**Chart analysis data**

_ _ _

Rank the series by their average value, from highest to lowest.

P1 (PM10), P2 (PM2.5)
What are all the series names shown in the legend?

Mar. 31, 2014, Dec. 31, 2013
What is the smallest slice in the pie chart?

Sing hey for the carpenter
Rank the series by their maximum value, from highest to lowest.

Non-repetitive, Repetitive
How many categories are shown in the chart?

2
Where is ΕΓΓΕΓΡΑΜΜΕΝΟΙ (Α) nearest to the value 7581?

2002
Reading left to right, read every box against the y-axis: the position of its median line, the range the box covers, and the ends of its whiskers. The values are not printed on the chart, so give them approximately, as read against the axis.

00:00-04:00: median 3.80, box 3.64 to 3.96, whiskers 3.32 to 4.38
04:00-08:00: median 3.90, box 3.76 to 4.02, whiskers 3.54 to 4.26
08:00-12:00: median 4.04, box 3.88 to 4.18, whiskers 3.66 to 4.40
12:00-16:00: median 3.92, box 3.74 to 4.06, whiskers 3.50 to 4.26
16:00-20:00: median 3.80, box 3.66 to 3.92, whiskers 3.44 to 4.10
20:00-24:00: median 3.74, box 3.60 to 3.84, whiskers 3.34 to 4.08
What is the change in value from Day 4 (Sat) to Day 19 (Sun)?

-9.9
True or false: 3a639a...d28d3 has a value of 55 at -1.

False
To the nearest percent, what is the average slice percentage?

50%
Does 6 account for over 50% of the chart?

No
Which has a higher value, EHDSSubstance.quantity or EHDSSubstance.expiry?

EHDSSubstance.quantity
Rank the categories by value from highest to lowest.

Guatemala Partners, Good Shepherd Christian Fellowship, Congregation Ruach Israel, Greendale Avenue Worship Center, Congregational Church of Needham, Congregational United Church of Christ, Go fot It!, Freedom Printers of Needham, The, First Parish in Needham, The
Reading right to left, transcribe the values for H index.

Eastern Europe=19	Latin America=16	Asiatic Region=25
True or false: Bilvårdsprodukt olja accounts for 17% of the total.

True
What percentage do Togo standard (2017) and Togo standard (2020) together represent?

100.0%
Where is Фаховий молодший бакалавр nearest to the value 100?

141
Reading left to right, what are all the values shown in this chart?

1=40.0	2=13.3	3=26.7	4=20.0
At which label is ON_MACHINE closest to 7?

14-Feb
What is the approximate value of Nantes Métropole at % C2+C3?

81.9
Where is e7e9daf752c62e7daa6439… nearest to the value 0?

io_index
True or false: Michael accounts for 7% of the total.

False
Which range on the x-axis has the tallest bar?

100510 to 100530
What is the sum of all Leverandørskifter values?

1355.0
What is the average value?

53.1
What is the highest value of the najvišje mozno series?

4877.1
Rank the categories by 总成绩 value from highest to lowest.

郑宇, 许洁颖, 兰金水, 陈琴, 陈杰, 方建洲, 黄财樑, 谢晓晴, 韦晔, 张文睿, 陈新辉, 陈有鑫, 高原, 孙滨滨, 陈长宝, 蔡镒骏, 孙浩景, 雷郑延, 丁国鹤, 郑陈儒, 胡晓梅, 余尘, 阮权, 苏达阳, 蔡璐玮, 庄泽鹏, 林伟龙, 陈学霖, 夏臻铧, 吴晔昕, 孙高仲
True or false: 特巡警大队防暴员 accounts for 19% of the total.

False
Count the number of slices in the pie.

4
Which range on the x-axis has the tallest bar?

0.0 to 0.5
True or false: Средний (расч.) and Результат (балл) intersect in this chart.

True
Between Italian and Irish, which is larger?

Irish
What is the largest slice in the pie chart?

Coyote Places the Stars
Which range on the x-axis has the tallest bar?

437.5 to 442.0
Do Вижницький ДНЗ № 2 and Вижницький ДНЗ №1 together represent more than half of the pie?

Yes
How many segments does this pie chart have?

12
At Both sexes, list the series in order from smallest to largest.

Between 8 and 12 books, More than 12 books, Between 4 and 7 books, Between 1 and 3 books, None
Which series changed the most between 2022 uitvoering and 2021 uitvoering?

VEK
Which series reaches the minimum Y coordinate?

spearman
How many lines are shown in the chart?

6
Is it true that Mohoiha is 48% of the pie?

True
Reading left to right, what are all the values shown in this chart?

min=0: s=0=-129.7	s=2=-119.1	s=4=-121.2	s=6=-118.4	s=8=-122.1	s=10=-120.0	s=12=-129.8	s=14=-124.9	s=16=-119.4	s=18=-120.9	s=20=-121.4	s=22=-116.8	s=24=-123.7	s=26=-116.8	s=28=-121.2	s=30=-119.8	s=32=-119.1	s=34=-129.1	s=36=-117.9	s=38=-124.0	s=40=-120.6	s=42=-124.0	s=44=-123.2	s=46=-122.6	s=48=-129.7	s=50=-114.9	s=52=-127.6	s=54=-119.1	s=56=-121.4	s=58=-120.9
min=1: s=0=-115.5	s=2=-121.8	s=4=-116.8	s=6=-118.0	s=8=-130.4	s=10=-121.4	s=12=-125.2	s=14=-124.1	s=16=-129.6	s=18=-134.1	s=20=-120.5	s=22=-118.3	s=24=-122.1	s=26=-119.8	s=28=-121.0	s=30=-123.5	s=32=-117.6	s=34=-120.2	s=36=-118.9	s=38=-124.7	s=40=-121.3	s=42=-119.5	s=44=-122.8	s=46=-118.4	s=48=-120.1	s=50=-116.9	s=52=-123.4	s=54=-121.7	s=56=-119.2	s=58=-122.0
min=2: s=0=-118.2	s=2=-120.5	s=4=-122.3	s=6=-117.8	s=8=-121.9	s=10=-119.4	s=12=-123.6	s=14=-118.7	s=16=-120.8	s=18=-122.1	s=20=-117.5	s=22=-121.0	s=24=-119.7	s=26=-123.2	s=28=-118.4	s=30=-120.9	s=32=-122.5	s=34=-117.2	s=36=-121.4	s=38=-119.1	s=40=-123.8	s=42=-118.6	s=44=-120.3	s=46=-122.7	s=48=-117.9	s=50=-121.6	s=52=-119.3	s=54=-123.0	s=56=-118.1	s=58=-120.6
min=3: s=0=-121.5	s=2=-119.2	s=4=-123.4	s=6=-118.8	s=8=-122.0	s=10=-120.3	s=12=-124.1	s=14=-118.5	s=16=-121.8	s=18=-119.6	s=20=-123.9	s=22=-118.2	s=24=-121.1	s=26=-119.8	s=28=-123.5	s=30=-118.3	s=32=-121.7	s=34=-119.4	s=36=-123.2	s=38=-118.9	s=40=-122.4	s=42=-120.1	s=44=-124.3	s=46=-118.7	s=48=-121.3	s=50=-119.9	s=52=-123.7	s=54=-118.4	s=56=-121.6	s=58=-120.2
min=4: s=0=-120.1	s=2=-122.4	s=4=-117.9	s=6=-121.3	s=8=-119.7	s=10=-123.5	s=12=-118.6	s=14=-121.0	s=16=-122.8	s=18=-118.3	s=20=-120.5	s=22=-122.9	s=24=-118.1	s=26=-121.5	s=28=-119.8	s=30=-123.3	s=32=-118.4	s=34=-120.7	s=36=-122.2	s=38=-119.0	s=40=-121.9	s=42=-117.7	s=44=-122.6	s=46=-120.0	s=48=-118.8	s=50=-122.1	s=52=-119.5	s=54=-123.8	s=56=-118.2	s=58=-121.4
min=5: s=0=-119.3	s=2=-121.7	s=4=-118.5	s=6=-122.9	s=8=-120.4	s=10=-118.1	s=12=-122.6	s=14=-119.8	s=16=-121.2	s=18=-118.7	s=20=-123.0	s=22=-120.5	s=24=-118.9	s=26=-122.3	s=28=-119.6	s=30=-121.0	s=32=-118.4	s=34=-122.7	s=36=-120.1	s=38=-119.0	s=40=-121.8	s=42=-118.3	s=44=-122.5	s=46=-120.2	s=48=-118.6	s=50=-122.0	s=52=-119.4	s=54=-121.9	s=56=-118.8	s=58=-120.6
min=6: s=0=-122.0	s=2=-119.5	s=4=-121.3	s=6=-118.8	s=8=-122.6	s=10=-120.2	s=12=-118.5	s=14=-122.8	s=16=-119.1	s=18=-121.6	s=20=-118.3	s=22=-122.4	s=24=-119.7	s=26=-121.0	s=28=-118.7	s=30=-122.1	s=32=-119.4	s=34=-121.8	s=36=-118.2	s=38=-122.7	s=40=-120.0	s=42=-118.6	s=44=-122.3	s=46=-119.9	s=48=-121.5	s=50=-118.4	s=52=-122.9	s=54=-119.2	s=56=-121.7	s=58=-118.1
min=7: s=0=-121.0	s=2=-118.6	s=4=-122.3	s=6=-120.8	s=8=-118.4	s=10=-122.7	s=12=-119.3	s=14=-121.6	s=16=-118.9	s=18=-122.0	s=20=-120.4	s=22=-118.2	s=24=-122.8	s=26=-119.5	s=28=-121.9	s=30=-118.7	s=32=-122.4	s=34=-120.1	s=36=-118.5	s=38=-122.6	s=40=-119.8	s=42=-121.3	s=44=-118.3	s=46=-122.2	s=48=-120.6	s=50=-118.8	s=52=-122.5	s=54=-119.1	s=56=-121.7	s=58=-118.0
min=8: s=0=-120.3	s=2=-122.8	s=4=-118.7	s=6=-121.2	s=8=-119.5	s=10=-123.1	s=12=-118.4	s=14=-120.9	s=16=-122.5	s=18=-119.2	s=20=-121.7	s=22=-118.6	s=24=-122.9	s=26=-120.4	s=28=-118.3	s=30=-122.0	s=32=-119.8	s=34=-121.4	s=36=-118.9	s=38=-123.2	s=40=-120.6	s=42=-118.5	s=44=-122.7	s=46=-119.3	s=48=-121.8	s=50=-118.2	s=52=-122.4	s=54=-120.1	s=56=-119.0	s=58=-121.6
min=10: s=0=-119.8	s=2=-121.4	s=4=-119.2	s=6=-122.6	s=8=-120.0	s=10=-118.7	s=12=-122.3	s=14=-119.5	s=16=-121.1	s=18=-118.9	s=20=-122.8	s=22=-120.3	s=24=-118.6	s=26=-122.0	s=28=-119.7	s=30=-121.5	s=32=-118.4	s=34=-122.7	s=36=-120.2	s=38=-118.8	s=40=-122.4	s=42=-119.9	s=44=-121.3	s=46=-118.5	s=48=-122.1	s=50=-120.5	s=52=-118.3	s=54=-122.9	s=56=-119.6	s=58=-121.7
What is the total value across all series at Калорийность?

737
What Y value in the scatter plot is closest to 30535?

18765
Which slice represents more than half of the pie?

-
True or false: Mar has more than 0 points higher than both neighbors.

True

_ _ _

**Problem statement**
Print the stretch from the start of the entries through the line that contains "Reading left to right, read", reproducing every line word for word.

**Solved exercise**
Rank the series by their average value, from highest to lowest.

P1 (PM10), P2 (PM2.5)
What are all the series names shown in the legend?

Mar. 31, 2014, Dec. 31, 2013
What is the smallest slice in the pie chart?

Sing hey for the carpenter
Rank the series by their maximum value, from highest to lowest.

Non-repetitive, Repetitive
How many categories are shown in the chart?

2
Where is ΕΓΓΕΓΡΑΜΜΕΝΟΙ (Α) nearest to the value 7581?

2002
Reading left to right, read every box against the y-axis: the position of its median line, the range the box covers, and the ends of its whiskers. The values are not printed on the chart, so give them approximately, as read against the axis.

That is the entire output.